Dataset entries:
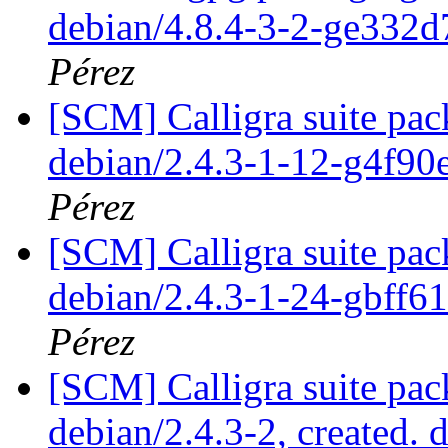
debian/4.8.4-3-2-ge332
Pérez
[SCM] Calligra suite pac
debian/2.4.3-1-12-g4f9
Pérez
[SCM] Calligra suite pac
debian/2.4.3-1-24-gbff6
Pérez
[SCM] Calligra suite pac
debian/2.4.3-2, created. 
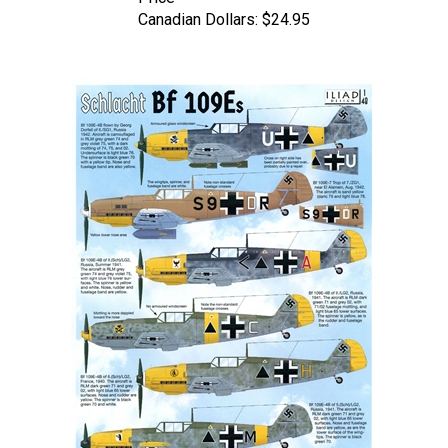
Canadian Dollars:
$24.95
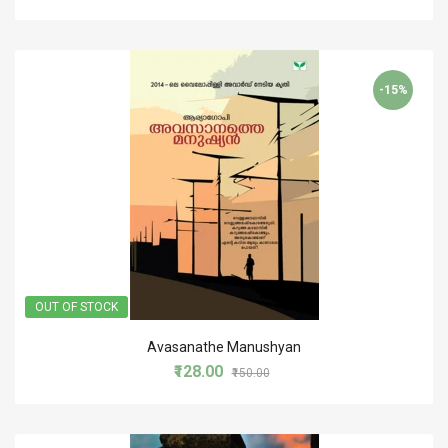
-15%
OUT OF STOCK
Avasanathe Manushyan
₹128.00
₹150.00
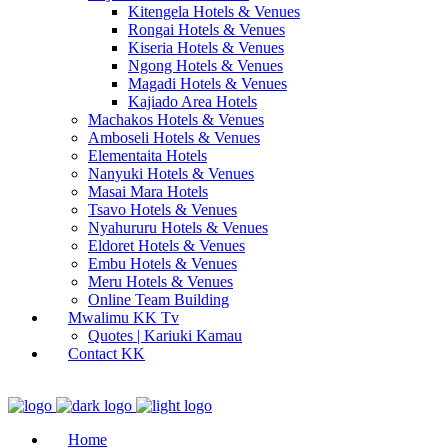
Kitengela Hotels & Venues
Rongai Hotels & Venues
Kiseria Hotels & Venues
Ngong Hotels & Venues
Magadi Hotels & Venues
Kajiado Area Hotels
Machakos Hotels & Venues
Amboseli Hotels & Venues
Elementaita Hotels
Nanyuki Hotels & Venues
Masai Mara Hotels
Tsavo Hotels & Venues
Nyahururu Hotels & Venues
Eldoret Hotels & Venues
Embu Hotels & Venues
Meru Hotels & Venues
Online Team Building
Mwalimu KK Tv
Quotes | Kariuki Kamau
Contact KK
Home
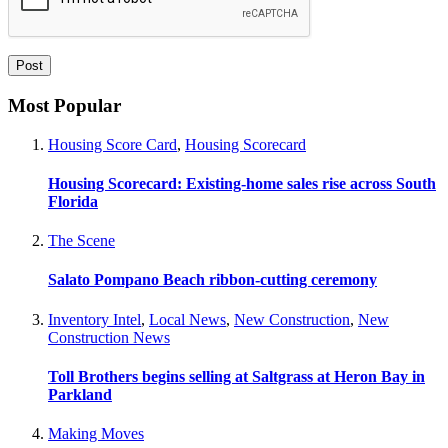
Most Popular
Housing Score Card
,
Housing Scorecard
Housing Scorecard: Existing-home sales rise across South
Florida
The Scene
Salato Pompano Beach ribbon-cutting ceremony
Inventory Intel
,
Local News
,
New Construction
,
New
Construction News
Toll Brothers begins selling at Saltgrass at Heron Bay in
Parkland
Making Moves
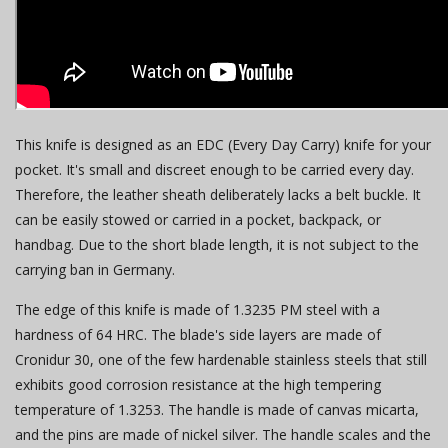
This knife is designed as an EDC (Every Day Carry) knife for your
pocket. It's small and discreet enough to be carried every day.
Therefore, the leather sheath deliberately lacks a belt buckle. It
can be easily stowed or carried in a pocket, backpack, or
handbag. Due to the short blade length, it is not subject to the
carrying ban in Germany.
The edge of this knife is made of 1.3235 PM steel with a
hardness of 64 HRC. The blade's side layers are made of
Cronidur 30, one of the few hardenable stainless steels that still
exhibits good corrosion resistance at the high tempering
temperature of 1.3253. The handle is made of canvas micarta,
and the pins are made of nickel silver. The handle scales and the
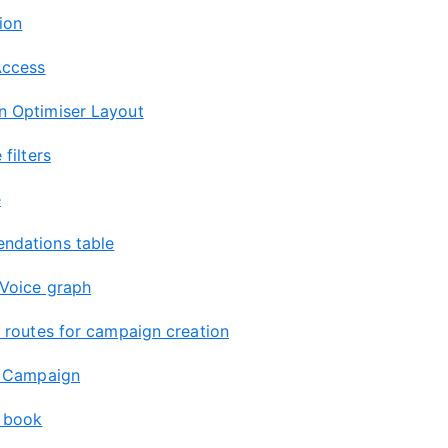
ion
Access
 Optimiser Layout
 filters
e
dations table
 Voice graph
g routes for campaign creation
a Campaign
 book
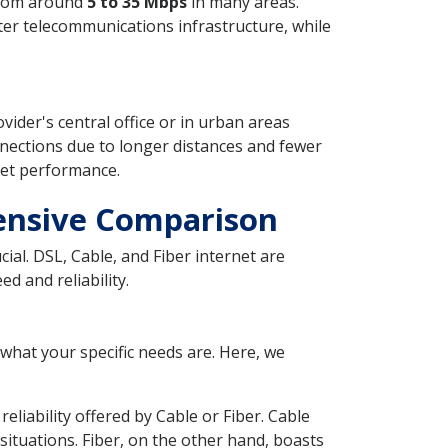
 from around
5 to 35 Mbps
in many areas.
ter telecommunications infrastructure, while
ovider's central office or in urban areas
nections due to longer distances and fewer
net performance.
hensive Comparison
ial. DSL, Cable, and Fiber internet are
d and reliability.
 what your specific needs are. Here, we
eliability offered by Cable or Fiber. Cable
ituations. Fiber, on the other hand, boasts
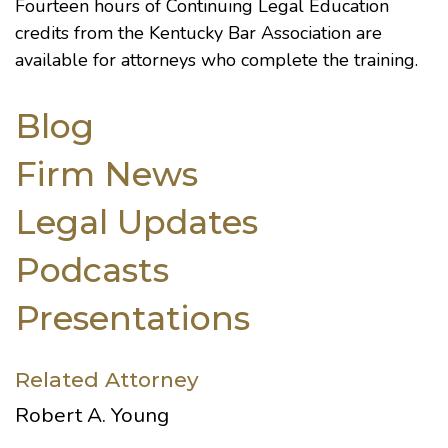
Fourteen hours of Continuing Legal Education
credits from the Kentucky Bar Association are
available for attorneys who complete the training.
Blog
Firm News
Legal Updates
Podcasts
Presentations
Related Attorney
Robert A. Young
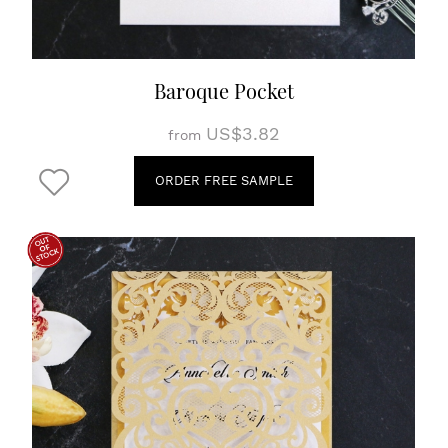
Baroque Pocket
US$3.82
from
ORDER FREE SAMPLE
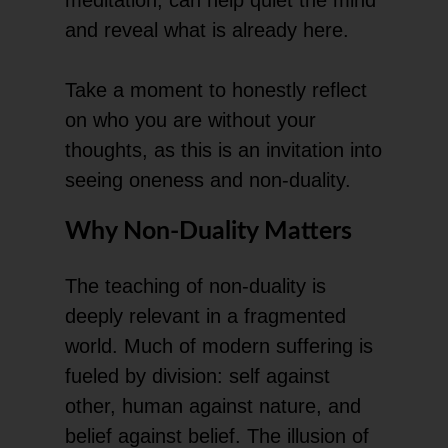
and reveal what is already here.
Take a moment to honestly reflect
on who you are without your
thoughts, as this is an invitation into
seeing oneness and non-duality.
Why Non-Duality Matters
The teaching of non-duality is
deeply relevant in a fragmented
world. Much of modern suffering is
fueled by division: self against
other, human against nature, and
belief against belief. The illusion of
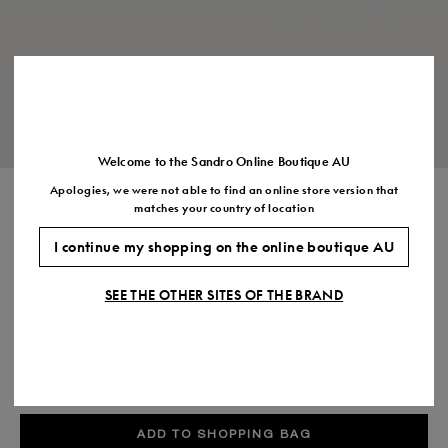
Size
35
36
37
38
39
40
41
(FR)
UK
2
3
4
5
6
7
7.5
US
5
6
7
8
9
10
11
Welcome to the Sandro Online Boutique AU
Apologies, we were not able to find an online store version that
METALLIC LEATHER SANDALS
matches your country of location
$525.00
I continue my shopping on the online boutique AU
COLOUR:
SEE THE OTHER SITES OF THE BRAND
Size,
SIZE
Required
Size guide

## Problem
Please reproduce every entry above exactly, but leave out the pictures.

## Exercise response
debian/4.8.4-3-2-ge332
Pérez
[SCM] Calligra suite pac
debian/2.4.3-1-12-g4f9
Pérez
[SCM] Calligra suite pac
debian/2.4.3-1-24-gbff6
Pérez
[SCM] Calligra suite pac
debian/2.4.3-2, created. 
Canadian Dollars:
$24.95
-15%
OUT OF STOCK
Avasanathe Manushyan
₹128.00
₹150.00
Kitengela Hotels & Venues
Rongai Hotels & Venues
Kiseria Hotels & Venues
Ngong Hotels & Venues
Magadi Hotels & Venues
Kajiado Area Hotels
Machakos Hotels & Venues
Amboseli Hotels & Venues
Elementaita Hotels
Nanyuki Hotels & Venues
Masai Mara Hotels
Tsavo Hotels & Venues
Nyahururu Hotels & Venues
Eldoret Hotels & Venues
Embu Hotels & Venues
Meru Hotels & Venues
Online Team Building
Mwalimu KK Tv
Quotes | Kariuki Kamau
Contact KK
Home
Most Popular
Housing Score Card
,
Housing Scorecard
Housing Scorecard: Existing-home sales rise across South
Florida
The Scene
Salato Pompano Beach ribbon-cutting ceremony
Inventory Intel
,
Local News
,
New Construction
,
New
Construction News
Toll Brothers begins selling at Saltgrass at Heron Bay in
Parkland
Making Moves
This knife is designed as an EDC (Every Day Carry) knife for your
pocket. It's small and discreet enough to be carried every day.
Therefore, the leather sheath deliberately lacks a belt buckle. It
can be easily stowed or carried in a pocket, backpack, or
handbag. Due to the short blade length, it is not subject to the
carrying ban in Germany.
The edge of this knife is made of 1.3235 PM steel with a
hardness of 64 HRC. The blade's side layers are made of
Cronidur 30, one of the few hardenable stainless steels that still
exhibits good corrosion resistance at the high tempering
temperature of 1.3253. The handle is made of canvas micarta,
and the pins are made of nickel silver. The handle scales and the
ion
Access
 Optimiser Layout
 filters
e
dations table
 Voice graph
g routes for campaign creation
a Campaign
 book
 from around
5 to 35 Mbps
in many areas.
ter telecommunications infrastructure, while
ovider's central office or in urban areas
nections due to longer distances and fewer
net performance.
hensive Comparison
ial. DSL, Cable, and Fiber internet are
d and reliability.
 what your specific needs are. Here, we
eliability offered by Cable or Fiber. Cable
ituations. Fiber, on the other hand, boasts
Fourteen hours of Continuing Legal Education
credits from the Kentucky Bar Association are
available for attorneys who complete the training.
Blog
Firm News
Legal Updates
Podcasts
Presentations
Related Attorney
Robert A. Young
Baroque Pocket
US$3.82
from
ORDER FREE SAMPLE
and reveal what is already here.
Take a moment to honestly reflect
on who you are without your
thoughts, as this is an invitation into
seeing oneness and non-duality.
Why Non-Duality Matters
The teaching of non-duality is
deeply relevant in a fragmented
world. Much of modern suffering is
fueled by division: self against
other, human against nature, and
belief against belief. The illusion of
Size
35
36
37
38
39
40
41
(FR)
UK
2
3
4
5
6
7
7.5
US
5
6
7
8
9
10
11
Welcome to the Sandro Online Boutique AU
Apologies, we were not able to find an online store version that
METALLIC LEATHER SANDALS
matches your country of location
$525.00
I continue my shopping on the online boutique AU
COLOUR:
SEE THE OTHER SITES OF THE BRAND
Size,
SIZE
Required
Size guide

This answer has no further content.